KEDENGARANNYA seperti tawaran yang bagus: Dapatkan 6.000 baht (S $ 238,40) sebulan bekerja di pabrik pengalengan ikan di Bangkok.
Tetapi bagi Sompong (bukan nama sebenarnya), yang menanggapi tawaran itu baru-baru ini dari sesama etnis Mon dari Myanmar, ternyata terlalu bagus untuk menjadi kenyataan.
Pria berusia 34 tahun itu dipaksa bekerja di kapal penangkap ikan Thailand, dan menyaksikan rekan kerjanya dipukuli secara brutal jika mereka mencoba melarikan diri.
Makanan, air minum dan bantuan medis langka. Para pekerja dikurangi menjadi es mendidih yang digunakan untuk membekukan ikan agar tetap terhidrasi. Suatu kali, Mr Sompong harus memotong sebagian jari kelingkingnya setelah kusut. Tanpa kotak pertolongan pertama yang terlihat, lukanya tidak diobati.
Sompong bukanlah korban pertama kerja paksa di industri makanan laut Thailand, dengan ekspor ikan melebihi US $ 7 miliar (S $ 8,9 miliar) per tahun.
Kondisi yang melelahkan di kapal penangkap ikan telah menciptakan kekurangan sekitar 50.000 pekerja di industri yang mempekerjakan lebih dari 140.000 orang.
Hal ini pada gilirannya telah memberi makan permintaan tenaga kerja yang diperdagangkan dari negara-negara tetangga.

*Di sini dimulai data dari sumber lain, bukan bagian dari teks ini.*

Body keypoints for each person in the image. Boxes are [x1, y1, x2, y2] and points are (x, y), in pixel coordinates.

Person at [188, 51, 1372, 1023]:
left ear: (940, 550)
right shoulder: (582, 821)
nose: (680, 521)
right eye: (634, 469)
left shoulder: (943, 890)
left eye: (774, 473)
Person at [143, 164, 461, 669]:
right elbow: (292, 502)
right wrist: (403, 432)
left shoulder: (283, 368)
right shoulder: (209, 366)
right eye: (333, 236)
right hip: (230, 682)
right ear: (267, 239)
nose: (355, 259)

Cerita-cerita horor yang mirip dengannya telah diedarkan oleh badan-badan bantuan internasional dalam beberapa tahun terakhir, meskipun semuanya tidak dapat menentukan ukuran masalah yang sebenarnya.

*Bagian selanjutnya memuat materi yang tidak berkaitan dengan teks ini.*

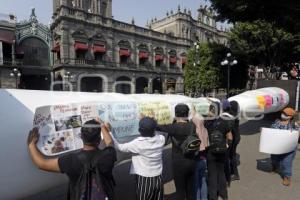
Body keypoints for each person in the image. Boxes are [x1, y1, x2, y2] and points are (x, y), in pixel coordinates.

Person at [27, 119, 117, 200]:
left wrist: (31, 145)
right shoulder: (108, 155)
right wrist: (102, 126)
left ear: (81, 137)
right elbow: (110, 143)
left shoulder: (71, 160)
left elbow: (42, 164)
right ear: (99, 139)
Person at [108, 117, 165, 200]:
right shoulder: (161, 139)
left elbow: (120, 147)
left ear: (139, 130)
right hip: (158, 176)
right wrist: (147, 121)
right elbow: (154, 130)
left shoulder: (138, 144)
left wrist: (109, 132)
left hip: (145, 179)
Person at [156, 103, 197, 200]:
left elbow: (157, 126)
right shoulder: (192, 126)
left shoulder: (173, 127)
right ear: (187, 113)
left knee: (180, 190)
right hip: (191, 161)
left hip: (179, 163)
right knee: (190, 189)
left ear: (176, 114)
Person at [205, 100, 233, 200]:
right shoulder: (224, 121)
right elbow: (230, 137)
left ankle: (213, 196)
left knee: (212, 174)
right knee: (221, 172)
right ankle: (224, 195)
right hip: (222, 151)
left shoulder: (207, 122)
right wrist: (227, 146)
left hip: (210, 151)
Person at [270, 107, 299, 186]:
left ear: (290, 116)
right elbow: (271, 130)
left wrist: (297, 127)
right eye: (283, 113)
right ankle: (275, 168)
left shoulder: (293, 125)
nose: (283, 115)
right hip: (277, 146)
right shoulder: (276, 122)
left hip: (289, 148)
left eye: (286, 114)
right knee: (274, 159)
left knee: (287, 162)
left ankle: (287, 177)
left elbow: (297, 134)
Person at [192, 111, 209, 200]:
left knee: (196, 183)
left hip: (196, 159)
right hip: (204, 158)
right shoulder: (204, 130)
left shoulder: (195, 133)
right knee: (203, 180)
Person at [228, 101, 241, 181]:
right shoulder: (236, 115)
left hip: (233, 138)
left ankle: (235, 174)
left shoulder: (231, 118)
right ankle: (232, 171)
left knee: (232, 155)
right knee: (232, 155)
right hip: (236, 137)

Pada hari Senin, Organisasi Perburuhan Internasional dan Pusat Penelitian Asia tentang Migrasi di Universitas Chulalongkorn mencoba hal itu ketika mereka merilis hasil survei terbesar yang pernah dilakukan pada kondisi kerja di industri perikanan Thailand.
Melalui wawancara tahun lalu dengan sampel yang tidak representatif dari 596 pekerja kapal penangkap ikan di provinsi-provinsi pesisir utama Rayong, Ranong, Samut Sakhon dan Songkhla, ditemukan sebanyak ini: Lima persen mengatakan mereka telah ditipu tentang sifat pekerjaan sementara 10 persen mengatakan mereka telah dipukuli habis-habisan di atas kapal.
Tujuh belas persen mengatakan mereka bekerja bertentangan dengan keinginan mereka.
Mereka yang telah dipaksa untuk bekerja melalui ancaman hukuman non-finansial seperti diancam dengan kekerasan fisik dibuat bekerja lebih lama: Rata-rata 18,33 jam sehari, dibandingkan dengan 13,11 jam bagi mereka yang bekerja dengan sukarela.
Beberapa informasi tidak mengejutkan, seperti fakta bahwa ada lebih banyak orang yang bekerja melawan keinginan mereka di kapal yang tinggal lebih lama di laut, di mana isolasi membuat sulit untuk mencari bantuan.
Juga, sebagian besar pekerja tidak menandatangani kontrak kerja apa pun, yang merupakan ciri khas perdagangan perikanan yang sebagian besar tidak diatur.
Dan ada indikator positif: Delapan puluh sembilan persen mengatakan mereka memiliki cukup makanan dan air, sementara hampir tiga perempat mengatakan mereka memiliki istirahat yang cukup.
Upah bulanan rata-rata adalah 6,483 baht, dengan pengurangan kadang-kadang dibuat untuk makanan, air, akomodasi atau cuti.
Tetapi ada juga temuan yang mengganggu: Ada 33 anak di bawah usia 18 tahun yang bekerja di kapal-kapal ini, dan para pekerja muda tampaknya tidak menyadari bahwa hukum Thailand mengizinkan mereka yang berusia di bawah 16 tahun dalam pekerjaan semacam itu hanya jika mereka didampingi oleh orang tua atau wali atau memiliki persetujuan tertulis dari orang tua atau wali.
Agar adil, Thailand bukan satu-satunya negara yang bergulat dengan pelanggaran dalam industri perikanannya. Dalam konferensi pers pada hari Senin, pejabat program senior ILO Max Tunon mengatakan ini adalah masalah global, dan sulit untuk mengatakan bagaimana kondisi di industri perikanan Thailand dibandingkan dengan negara-negara lain, mengingat kurangnya studi berukuran serupa.
Namun demikian, laporan itu menekankan hasilnya “memberikan indikasi penting tentang adanya praktik perekrutan yang menipu dan memaksa, kondisi kerja yang buruk, praktik ketenagakerjaan yang tidak adil dan pekerja paksa dan anak”.